╭─ TEXT EXTRACT
That is the second reason that Knox’s lectures are not particularly scholarly: they are lectures delivered by a 24-year-old to 19-year-olds, devoted, as he says, to the appreciation of the Aeneid, “not wholly without a view to the General Paper in Honour Moderations” (48). That paper gave students a chance to write about broad themes in ancient literature and culture; it demanded generalities and wide views, not the precise knowledge of texts that was necessary for the rest of Mods.
╰─
=== STATED GOAL ===
Copy the passage about Knox's Aeneid lectures word for word, from start to end. Base your work on the passage about Knox's Aeneid lectures and nothing else.
╭─ EXTRACTED RECORDS
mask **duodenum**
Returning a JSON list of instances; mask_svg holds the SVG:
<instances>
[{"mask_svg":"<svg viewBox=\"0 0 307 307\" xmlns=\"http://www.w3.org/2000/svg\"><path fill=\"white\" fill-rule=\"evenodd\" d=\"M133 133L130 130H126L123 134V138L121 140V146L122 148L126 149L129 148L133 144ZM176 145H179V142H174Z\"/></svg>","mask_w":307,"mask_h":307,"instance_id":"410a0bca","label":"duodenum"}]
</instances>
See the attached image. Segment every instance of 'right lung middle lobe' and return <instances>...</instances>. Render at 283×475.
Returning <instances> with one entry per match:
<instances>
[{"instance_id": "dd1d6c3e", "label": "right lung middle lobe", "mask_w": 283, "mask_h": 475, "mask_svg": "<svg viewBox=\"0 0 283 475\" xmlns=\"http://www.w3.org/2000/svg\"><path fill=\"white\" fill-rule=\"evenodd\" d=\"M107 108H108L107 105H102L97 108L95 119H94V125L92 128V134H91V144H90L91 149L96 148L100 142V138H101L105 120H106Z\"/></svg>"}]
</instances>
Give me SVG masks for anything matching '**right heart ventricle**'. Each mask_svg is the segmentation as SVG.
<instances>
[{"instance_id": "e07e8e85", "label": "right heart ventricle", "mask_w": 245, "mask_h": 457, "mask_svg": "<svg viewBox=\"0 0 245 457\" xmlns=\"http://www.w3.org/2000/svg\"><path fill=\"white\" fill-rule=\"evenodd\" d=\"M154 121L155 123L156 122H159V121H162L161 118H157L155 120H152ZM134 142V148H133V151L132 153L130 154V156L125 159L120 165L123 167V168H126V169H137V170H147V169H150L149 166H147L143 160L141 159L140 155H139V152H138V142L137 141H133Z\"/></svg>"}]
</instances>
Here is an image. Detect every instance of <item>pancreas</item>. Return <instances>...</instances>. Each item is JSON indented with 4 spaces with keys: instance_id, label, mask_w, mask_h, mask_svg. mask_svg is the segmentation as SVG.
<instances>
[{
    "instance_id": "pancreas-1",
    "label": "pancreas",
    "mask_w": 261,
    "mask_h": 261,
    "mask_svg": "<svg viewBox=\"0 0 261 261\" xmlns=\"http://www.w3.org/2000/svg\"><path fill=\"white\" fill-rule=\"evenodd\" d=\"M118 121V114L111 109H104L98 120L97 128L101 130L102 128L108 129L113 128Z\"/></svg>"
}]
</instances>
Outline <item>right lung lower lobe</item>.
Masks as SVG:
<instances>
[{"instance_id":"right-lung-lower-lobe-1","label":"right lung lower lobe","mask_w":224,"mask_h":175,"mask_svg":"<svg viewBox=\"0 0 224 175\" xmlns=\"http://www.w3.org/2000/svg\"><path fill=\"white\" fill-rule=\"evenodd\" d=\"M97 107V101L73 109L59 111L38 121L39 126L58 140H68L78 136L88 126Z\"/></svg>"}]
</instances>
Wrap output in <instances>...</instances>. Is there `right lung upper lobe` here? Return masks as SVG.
╰─
=== TASK RESPONSE ===
That is the second reason that Knox’s lectures are not particularly scholarly: they are lectures delivered by a 24-year-old to 19-year-olds, devoted, as he says, to the appreciation of the Aeneid, “not wholly without a view to the General Paper in Honour Moderations” (48). That paper gave students a chance to write about broad themes in ancient literature and culture; it demanded generalities and wide views, not the precise knowledge of texts that was necessary for the rest of Mods.